Well all right, I’m actually there to fill the fuel tank, but I think that if I’m not actually going out later, a beer or two in the van would be cool. So off I head to the local Carrefour, where (of course) there’s a “buy two, get one free” on Leffe. Naturally I buy three. And some wine. And a bottle opener, as no wine I’ve encountered here has a screw top. These are civilised people.
Thus fortified, I program Google Maps for the same parking spot in Orleans I used the last time, and head off. Four and a half hours, it reckons. I raise an eyebrow. No sodding way, not through those mountains.

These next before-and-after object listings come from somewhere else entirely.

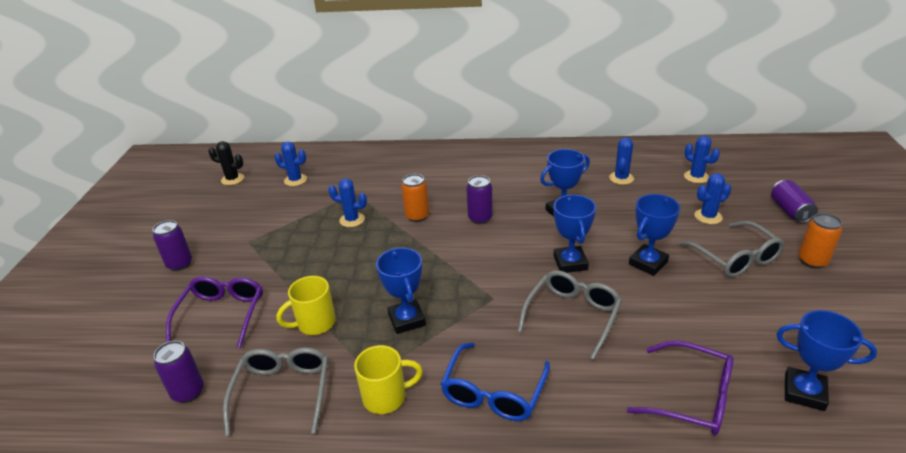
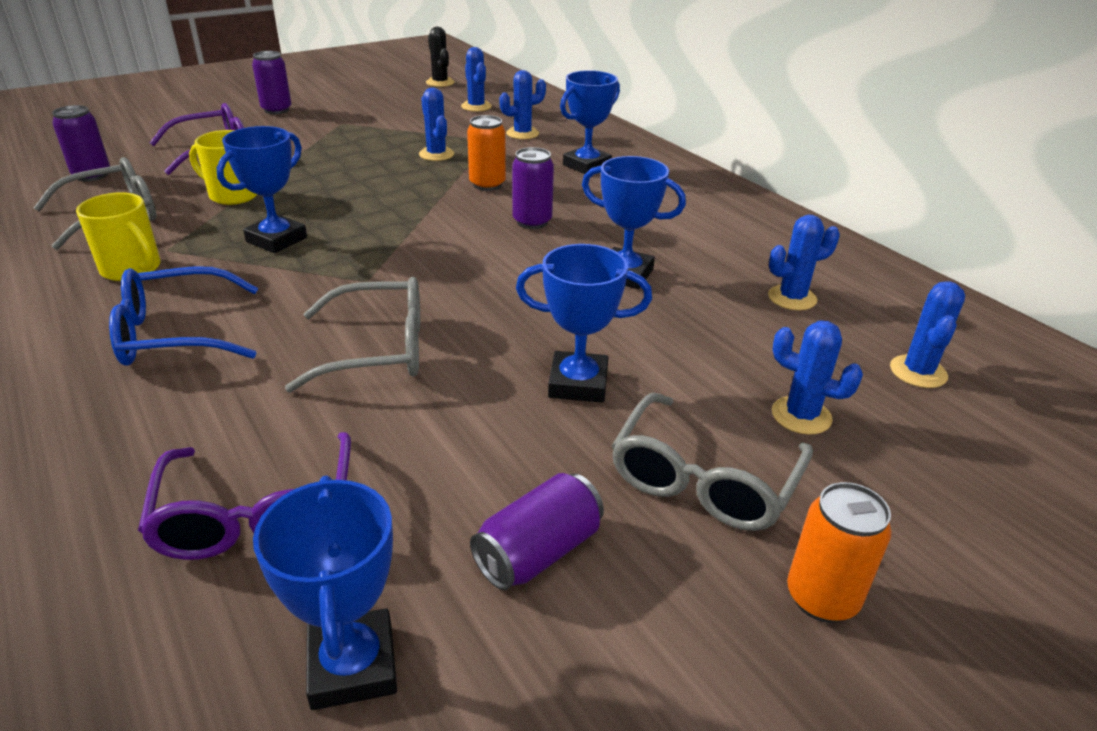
camera: 50 degrees right, 0 degrees up
blue trophy [554,195,596,273] -> blue trophy moved to [560,70,620,174]
purple can [771,180,818,223] -> purple can moved to [470,473,604,590]
none -> blue cactus [499,70,546,139]

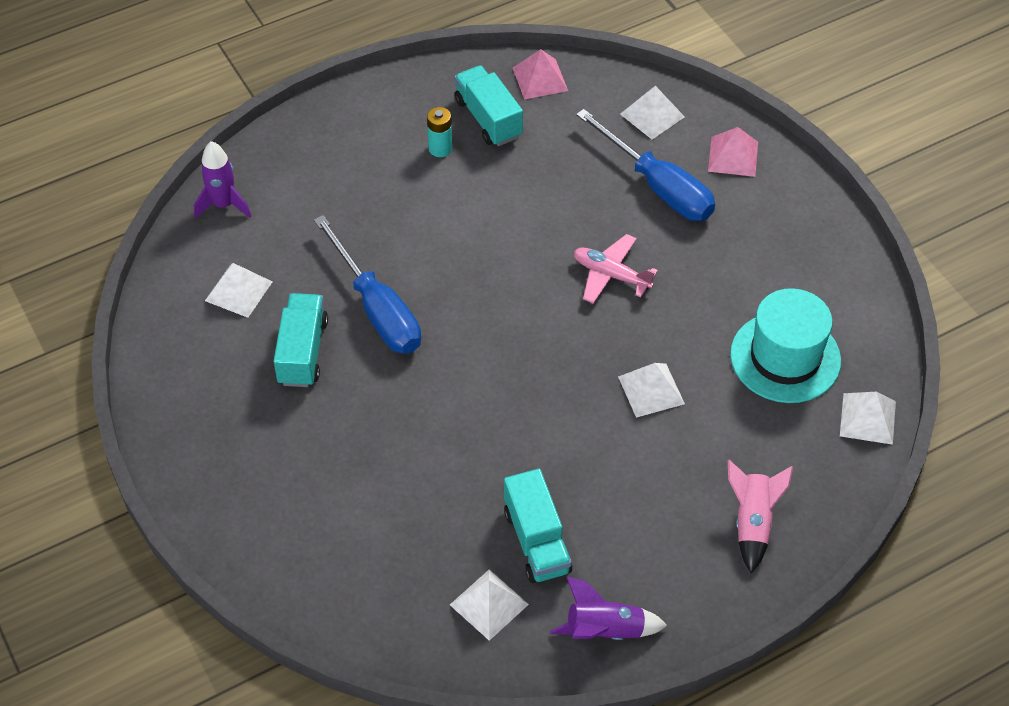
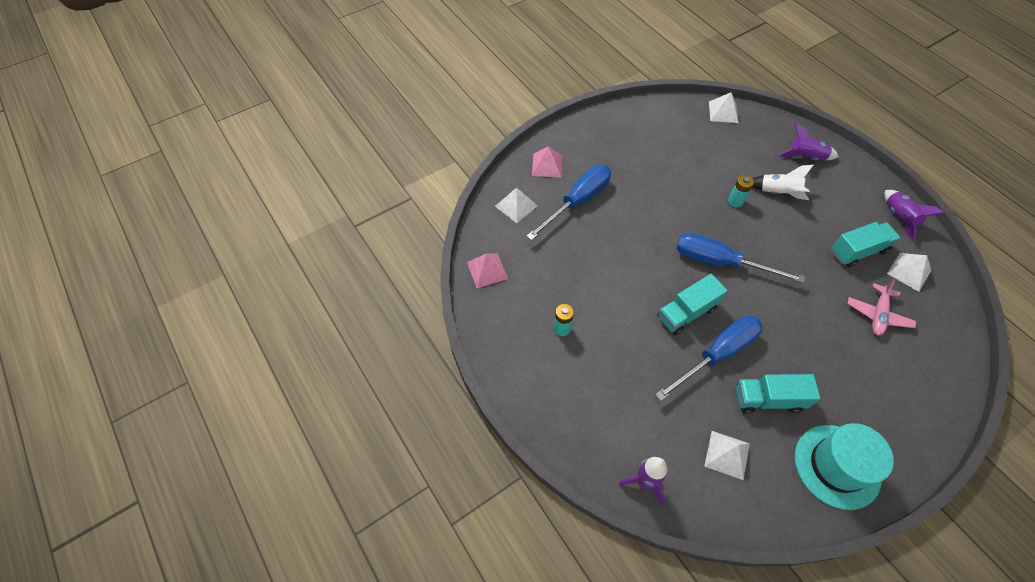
camera: 95 degrees left, 5 degrees up
turquoise truck [454,65,523,146] -> turquoise truck moved to [657,274,727,335]
pink plane [574,234,658,304] -> pink plane moved to [847,279,916,336]
white pyramid [618,363,685,418] -> turquoise battery [728,175,754,207]
pink rocket [728,460,793,573] -> purple rocket [778,123,839,161]
turquoise hat [730,288,841,403] -> turquoise hat moved to [795,423,894,510]
none -> blue screwdriver [676,233,805,283]
none -> white rocket [752,165,813,200]

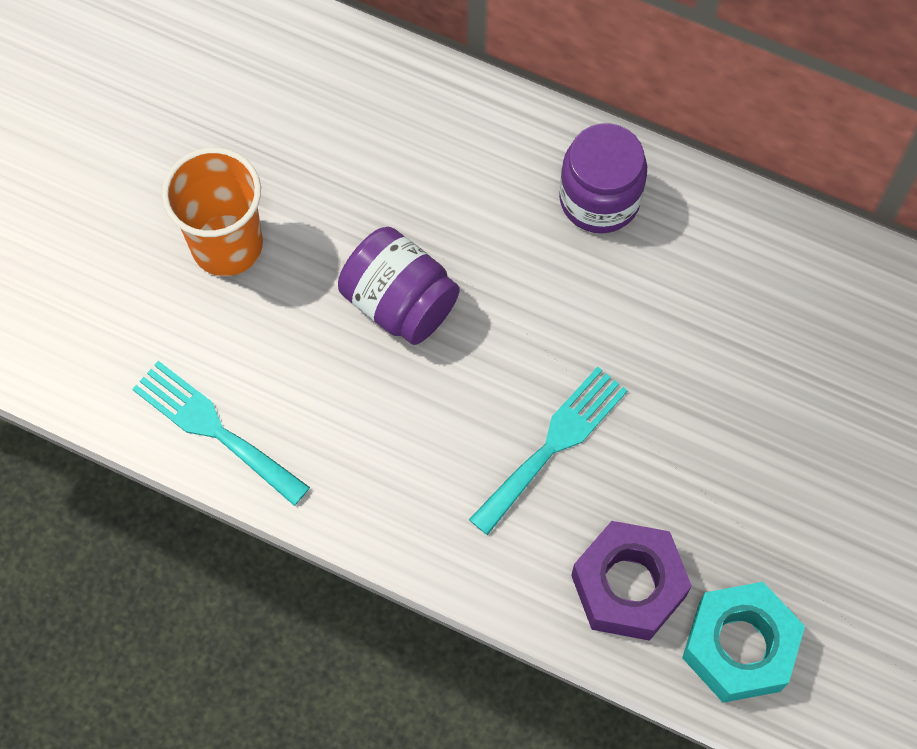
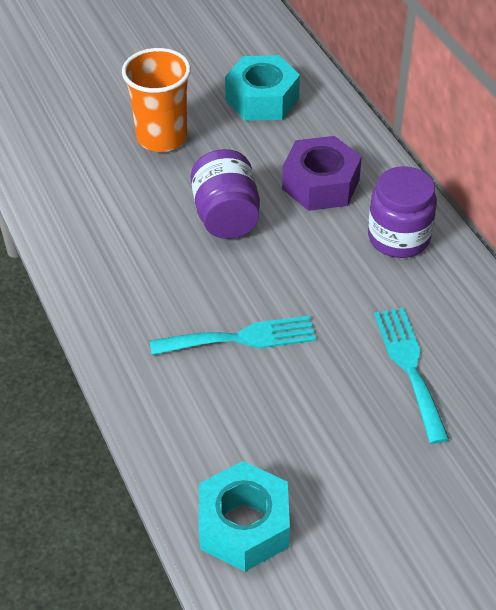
camera: 40 degrees right, 20 degrees down
turquoise fork [133,361,310,506] -> turquoise fork moved to [374,308,449,444]
purple nut [571,521,692,641] -> purple nut moved to [282,136,362,211]
none -> turquoise nut [225,55,300,121]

And I’m right of course, as the road climbs and climbs and I find myself switching between fourth and third gears, mostly at speeds of 50-60kmh (see, I’m even thinking about speed in European now).
The views are, as usual, amazing. I, as usual, can’t take any pictures because I’m driving. I do, on one straight stretch, risk taking the phone out of its cradle and snapping a pic.
That’s all I can manage though. The road, a 500km stretch of the A71, is busier than I’m used to. And it starts to rain, mirroring my funereal mood about the tail end of my trip. It rains, in fact, for over 200 km, almost obscuring my views of the repeated roadside altitude markers. Today’s high point is 1060 metres, rather higher than yesterday’s 825.
After what seems like forever, but with many great views, I’m out of the mountains, past the Loire and Auvergne valleys, and cruising at 110 kmh along a VERY boring stretch of dual carriageway. It doesn’t get any easier when it gets dark, and I start to have a bit of tunnel vision. Maybe all those signs saying “Pensez – Reposez” had a point.
The only brief moment of interest comes when I realise I’m running out of fuel, but even that isn’t very interesting because I know there’ll be an Aire du Service along before I do. Of course there is, though my befuddled brain decides to interject a bit of drama by forgetting what pocket I put the fuel cap key in after filling up, and convincing myself I’d lost it. I hadn’t, of course, but my hazard light-illuminated reverse up the exit slip road was probably quite amusing to watch.
And now here I am, in Orleans again. In the same pub I blogged from last week in fact, L’Hendrix. Being Friday night, it’s a bit livelier than last time, but not much. Oh well, a couple here, then back to the tram, then up early for the slightly shorter drive to Calais on the morrow. Getting back to real life is going to be difficult.